--- PROVIDED DATA ---
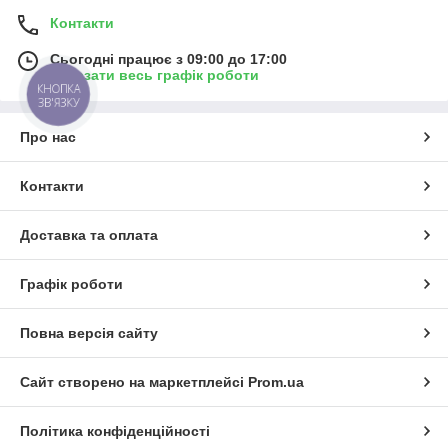
Контакти
Сьогодні працює з 09:00 до 17:00
Показати весь графік роботи
КНОПКА
ЗВ'ЯЗКУ
Про нас
Контакти
Доставка та оплата
Графік роботи
Повна версія сайту
Сайт створено на маркетплейсі
Prom.ua
Політика конфіденційності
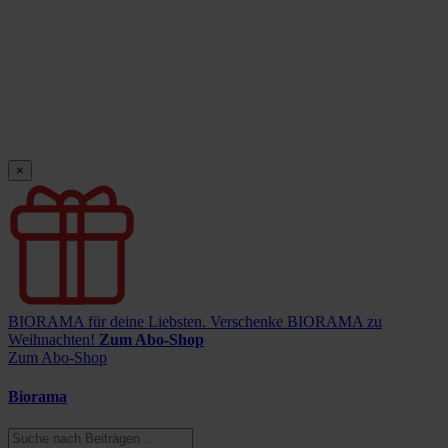
×
BIORAMA für deine Liebsten.
Verschenke BIORAMA zu
Weihnachten!
Zum Abo-Shop
Zum Abo-Shop
Biorama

--- EXERCISE BRIEF ---
Rewrite all of the lines above, putting "Zum Geschenk-Shop" wherever "Zum Abo-Shop" appears and changing nothing else. Leave the pictures out.

--- SOLVED PROBLEM ---
Контакти
Сьогодні працює з 09:00 до 17:00
Показати весь графік роботи
КНОПКА
ЗВ'ЯЗКУ
Про нас
Контакти
Доставка та оплата
Графік роботи
Повна версія сайту
Сайт створено на маркетплейсі
Prom.ua
Політика конфіденційності
×
BIORAMA für deine Liebsten.
Verschenke BIORAMA zu
Weihnachten!
Zum Geschenk-Shop
Zum Geschenk-Shop
Biorama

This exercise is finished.